I Am Not a Witch (2017)
Peter Farrelly’s Green Book came under sustained attack by race-obsessed circles even before its release in November 2018 through its receiving the Academy Award for Best Picture in February 2019. In the film, acclaimed pianist Don Shirley employs a working class Italian-American, Tony Vallelonga, as his driver and bodyguard in a musical tour through the South. Shirley sees the tour as part of the struggle against segregation.
For its elemental, humane view that racial prejudice is a social problem solvable through education and example, reason and empathy, and that racial hatred is not an essential component of the human condition, Green Book earned the instinctive and unrelenting enmity of critics and media commentators mesmerized by race.
Justin Chang of the Los Angeles Times declared the film to be “insultingly glib and hucksterish, a self-satisfied crock masquerading as an olive branch.” Remarkably, the critic denounced the film for peddling “a shopworn ideal of racial reconciliation.” Brooks Barnes in the New York Times termed the film “woefully retrograde and borderline bigoted.” Instead, Barnes extolled the virtues of Black Panther (Ryan Coogler, 2018) a superhero movie glorifying a fictional African ethno-state called Wakanda.
One of the fouler pieces, by Wesley Morris, appeared in the New York Times prior to the Academy Awards. Its theme was summed up in its headline, “Why Do the Oscars Keep Falling for Racial Reconciliation Fantasies?” Indiewire noted that the victory of Green Book at the Academy Awards “was immediately met with outrage from movie journalists and critics on social media.”
Succession (2018)
The “outrage” of a definite portion of the critics and the media establishment generally extends to those filmmakers who have the audacity to step outside their “comfort zones” and take up social questions. Thus, writer-director Steven Soderbergh was greeted with some of the worst reviews of his career earlier this year when he released The Laundromat, a sharp-eyed film based on revelations about the Panama Papers and treating corporate criminality and money laundering. Various critics, a number of them in the pay of plutocrat Rupert Murdoch, found the exposé of ruling elite malfeasance unpalatable.

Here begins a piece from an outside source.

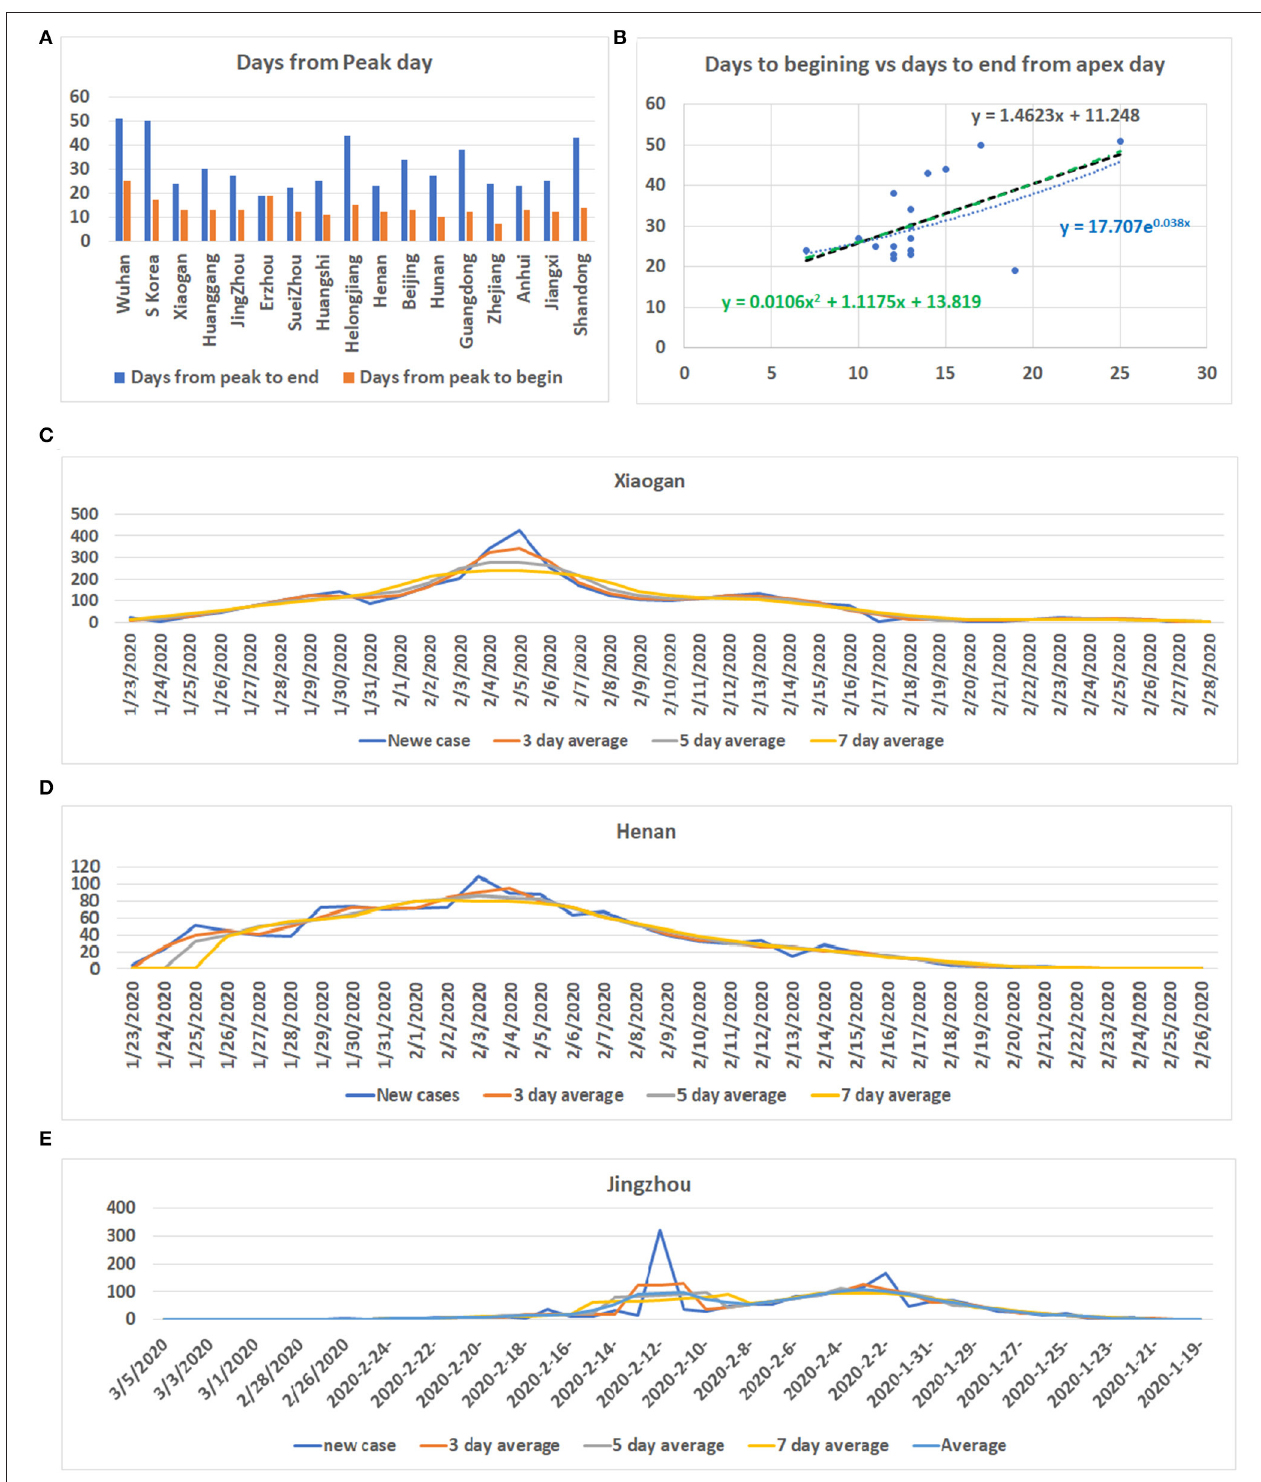
FIGURE 1 | Information for COVID-19 pandemic. (A) The number of days from the beginning of the COVID-19 onset to the apex of onset and the number of days from the apex of onset to no new cases in each region. Vertical axis: days, Horizontal axis: cases. (B) Correlation between the date before the apex of onset and the date after the apex. Vertical axis: days after apex day, Horizontal axis: cases before and including apex day. (C) The distribution of the number of cases in Xiaogan City during all periods measured. It shows that there is a very obvious apex. (D) The daily distribution of patients in Henan Province during the pandemic. The apex onset date is not obvious. (E) The distribution of patients in Jingzhou shows that there are two apexes of incidence.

“I’ve just watched a 96-minute op-ed,” grumbled Johnny Oleksinski in the New York Post, while Tom Shone in the Sunday Times (UK) commented that The Laundromat “wanders into aimless sketches vaguely concerned with the Panama Papers and rich people behaving badly.” “Overly preachy” (Aaron Peterson in the Hollywood Outsider ) and “an indignant lecture” (David Sexton in the London Evening Standard ) were additional comments.

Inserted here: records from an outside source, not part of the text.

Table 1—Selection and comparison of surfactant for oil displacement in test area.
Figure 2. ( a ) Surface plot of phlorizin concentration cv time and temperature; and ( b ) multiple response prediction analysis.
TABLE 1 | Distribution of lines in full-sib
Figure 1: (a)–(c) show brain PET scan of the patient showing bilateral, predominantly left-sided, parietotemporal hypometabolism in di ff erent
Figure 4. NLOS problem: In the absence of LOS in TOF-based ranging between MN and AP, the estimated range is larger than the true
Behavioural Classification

The venturing of director Todd Haynes—identified as a pioneer of the New Queer Cinema—into socially critical territory in Dark Waters (2019), focused on DuPont’s toxic chemical contamination in Parkersburg, West Virginia, prompted one irate commentator to headline his review, “What the hell is Todd Haynes doing behind the camera of generic docudrama Dark Waters ?,” and to label the remarkable film “a crushing disappointment.”
In the end, the development of the world determines the development of art, even in the unusual circumstances of film and television production. The big movement of the working class coming into increasingly direct and conscious conflict with the various ruling elites around the world remains the critical question. Such developments will show the artists that a force exists capable of leading society out of its present state to a higher form of organization. The best artists, the most honest and sincere, will respond with ground-breaking work. We have every confidence in that.